◆ **The problem**: The part to set down runs from the first line of the data below through the line with "524 351 176", inclusive; write it exactly and leave out the pictures.

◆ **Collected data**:

--- --- ---

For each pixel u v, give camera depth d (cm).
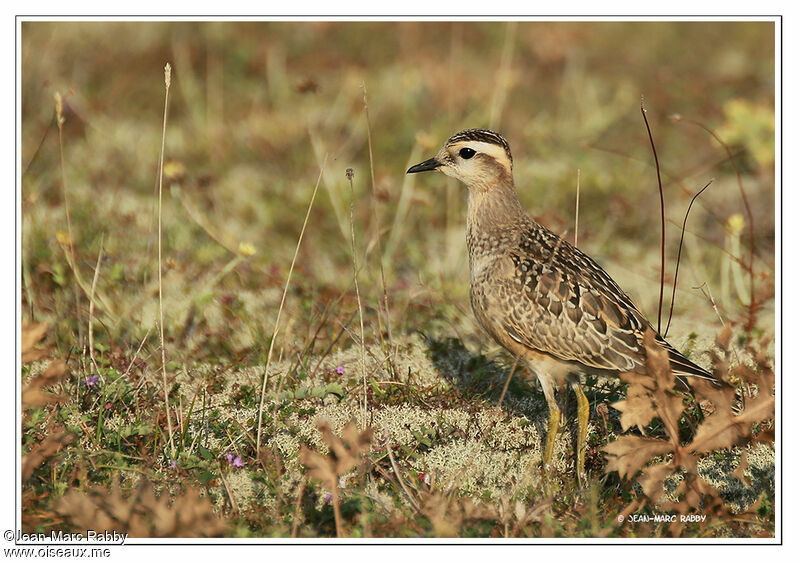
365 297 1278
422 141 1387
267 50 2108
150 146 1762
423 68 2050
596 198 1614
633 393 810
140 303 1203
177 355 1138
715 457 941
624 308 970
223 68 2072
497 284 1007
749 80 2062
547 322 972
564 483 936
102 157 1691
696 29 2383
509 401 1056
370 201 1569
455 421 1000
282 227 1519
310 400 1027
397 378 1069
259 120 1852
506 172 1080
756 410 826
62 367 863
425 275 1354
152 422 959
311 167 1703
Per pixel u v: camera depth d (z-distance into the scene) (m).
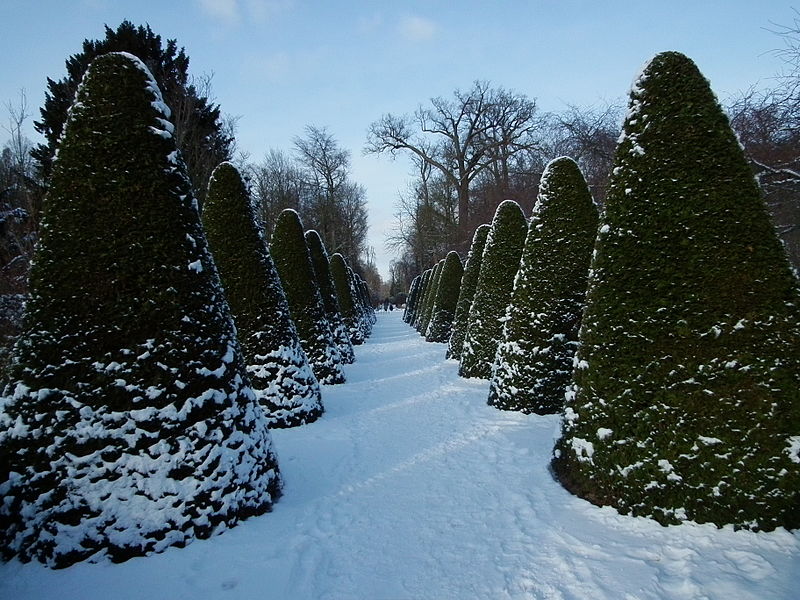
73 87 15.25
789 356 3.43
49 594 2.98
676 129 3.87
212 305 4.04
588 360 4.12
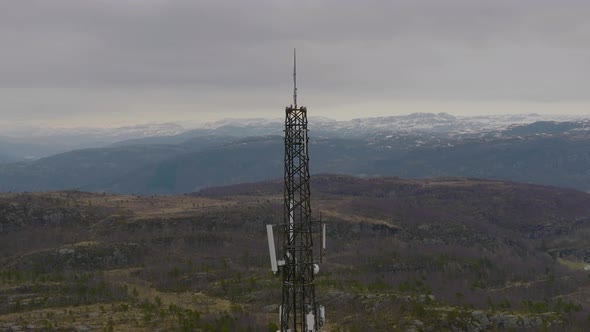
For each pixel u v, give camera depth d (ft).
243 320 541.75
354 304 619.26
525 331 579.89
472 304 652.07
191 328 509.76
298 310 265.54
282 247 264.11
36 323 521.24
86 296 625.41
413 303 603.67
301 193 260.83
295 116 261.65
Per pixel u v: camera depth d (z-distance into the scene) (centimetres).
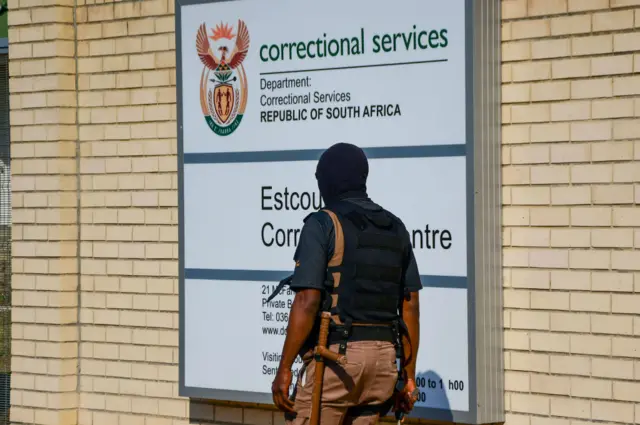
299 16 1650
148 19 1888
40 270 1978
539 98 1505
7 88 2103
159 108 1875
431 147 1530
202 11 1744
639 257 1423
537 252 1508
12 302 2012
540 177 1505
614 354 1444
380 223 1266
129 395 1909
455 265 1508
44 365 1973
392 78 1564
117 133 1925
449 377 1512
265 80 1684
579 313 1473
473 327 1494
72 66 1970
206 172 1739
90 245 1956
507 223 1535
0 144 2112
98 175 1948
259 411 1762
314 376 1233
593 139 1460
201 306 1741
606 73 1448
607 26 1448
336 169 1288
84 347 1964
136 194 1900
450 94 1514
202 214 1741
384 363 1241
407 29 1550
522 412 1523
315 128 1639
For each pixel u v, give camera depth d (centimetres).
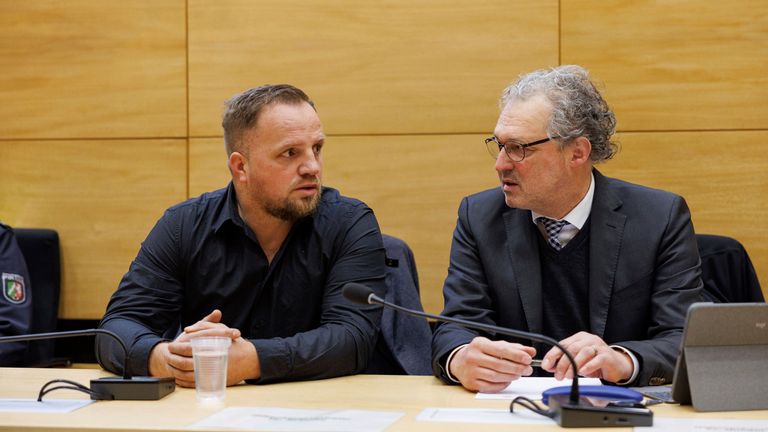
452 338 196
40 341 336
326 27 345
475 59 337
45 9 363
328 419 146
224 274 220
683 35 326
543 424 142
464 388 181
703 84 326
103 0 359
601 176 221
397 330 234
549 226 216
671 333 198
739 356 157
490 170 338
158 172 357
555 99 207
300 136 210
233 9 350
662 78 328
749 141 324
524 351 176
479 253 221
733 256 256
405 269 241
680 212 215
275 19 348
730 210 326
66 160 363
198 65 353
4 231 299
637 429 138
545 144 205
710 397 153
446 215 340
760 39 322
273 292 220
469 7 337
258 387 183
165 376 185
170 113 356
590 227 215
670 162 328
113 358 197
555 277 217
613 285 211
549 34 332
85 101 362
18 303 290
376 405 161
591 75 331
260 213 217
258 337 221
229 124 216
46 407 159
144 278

--- --- ---

◆ **Solution to this task**:
For each pixel u v, give camera depth d (cm).
365 297 1278
422 141 1387
267 50 2108
150 146 1762
423 68 2050
596 198 1614
633 393 810
140 303 1203
177 355 1138
715 457 941
624 308 970
223 68 2072
497 284 1007
749 80 2062
547 322 972
564 483 936
102 157 1691
696 29 2383
509 401 1056
370 201 1569
455 421 1000
282 227 1519
310 400 1027
397 378 1069
259 120 1852
506 172 1080
756 410 826
62 367 863
425 275 1354
152 422 959
311 167 1703
Per pixel u v: camera depth d (z-distance into the scene) (m).
73 87 15.25
789 356 3.43
49 594 2.98
676 129 3.87
212 305 4.04
588 360 4.12
For each pixel u v, give camera depth d (ft).
243 320 541.75
354 304 619.26
525 331 579.89
472 304 652.07
191 328 509.76
298 310 265.54
282 247 264.11
36 323 521.24
86 296 625.41
413 303 603.67
301 193 260.83
295 116 261.65
Per pixel u v: camera depth d (z-distance into the scene) (centimetres).
299 16 1650
148 19 1888
40 270 1978
539 98 1505
7 88 2103
159 108 1875
431 147 1530
202 11 1744
639 257 1423
537 252 1508
12 302 2012
540 177 1505
614 354 1444
380 223 1266
129 395 1909
455 265 1508
44 365 1973
392 78 1564
117 133 1925
449 377 1512
265 80 1684
579 313 1473
473 327 1494
72 66 1970
206 172 1739
90 245 1956
507 223 1535
0 144 2112
98 175 1948
259 411 1762
314 376 1233
593 139 1460
201 306 1741
606 73 1448
607 26 1448
336 169 1288
84 347 1964
136 194 1900
450 94 1514
202 214 1741
384 363 1241
407 29 1550
522 412 1523
315 128 1639
For each pixel u v, give camera depth d (centimetres).
452 338 196
40 341 336
326 27 345
475 59 337
45 9 363
328 419 146
224 274 220
683 35 326
543 424 142
464 388 181
703 84 326
103 0 359
601 176 221
397 330 234
549 226 216
671 333 198
739 356 157
490 170 338
158 172 357
555 99 207
300 136 210
233 9 350
662 78 328
749 141 324
524 351 176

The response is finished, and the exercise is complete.